La humildad de corazón


    • El hombre humilde confía en Dios, y le deja actuar en su vida, de forma activa, cooperando con la gracia, con la acción del Espíritu Santo. No confía tanto en lo que él mismo hace sino que espera sobre todo en lo que Dios quiere hacer en él. El modelo de humildad es la Virgen María, que dijo: “Hágase en mí según tu palabra”.

    • El humilde piensa: “tengo estos defectos y estas virtudes. Soy hijo de Dios, y Dios me dará la gracia para darle gloria en mi vida, aceptando y luchando contra estos defectos y cultivando estas virtudes”.
    • Por eso enseñaba san Josemaría que la humildad es “la virtud que nos ayuda a conocer, simultáneamente, nuestra miseria y nuestra grandeza” (Amigos de Dios, 34)

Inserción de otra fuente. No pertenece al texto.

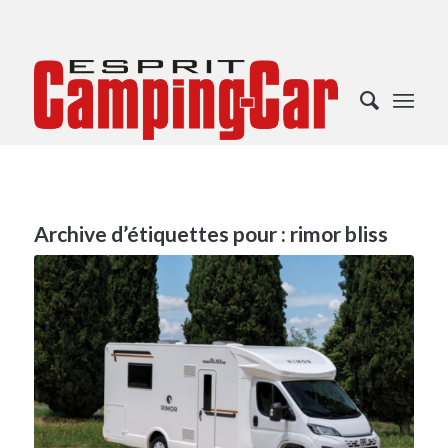
Archive d’étiquettes pour :
rimor bliss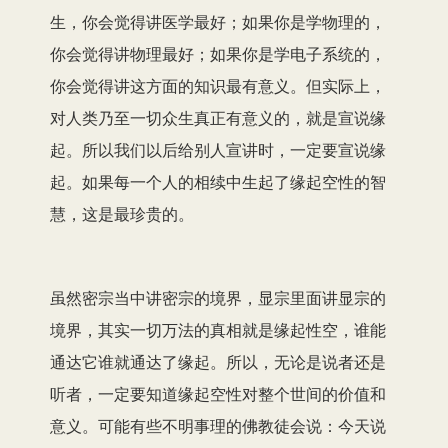
生，你会觉得讲医学最好；如果你是学物理的，
你会觉得讲物理最好；如果你是学电子系统的，
你会觉得讲这方面的知识最有意义。但实际上，
对人类乃至一切众生真正有意义的，就是宣说缘
起。所以我们以后给别人宣讲时，一定要宣说缘
起。如果每一个人的相续中生起了缘起空性的智
慧，这是最珍贵的。
虽然密宗当中讲密宗的境界，显宗里面讲显宗的
境界，其实一切万法的真相就是缘起性空，谁能
通达它谁就通达了缘起。所以，无论是说者还是
听者，一定要知道缘起空性对整个世间的价值和
意义。可能有些不明事理的佛教徒会说：今天说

  • El camino de la humildad es aparentemente contradictorio: El cristiano debe aprender a compaginar y a vivir gozosamente algo que parece contradictorio: miseria y grandeza: su miseria personal y la grandeza de ser hijo de Dios.

La humildad lleva a la autoestima, que es el recto amor a uno mismo, que es totalmente opuesto al amor propio egoísta.
“para poder avanzar en este progresivo abandono de la propia estima en las manos de Dios, hace falta querer, saber y poder: buena voluntad, formación y capacitación.

La ayuda divina facilita tres cosas: fortalece nuestra voluntad, ilumina nuestro entendimiento y cura nuestra incapacidad. “Dios es quien obra en vosotros el querer y el obrar”, escribe san Pablo” (Filip, 2, 13).

Pero Dios que tanto respeta nuestra libertad qyiere contar’ con nuestra colaboración: con nuestro empeño por mejorar y por aprender a ser humildes” (La autoestima del cristiano, Belacqua, 17).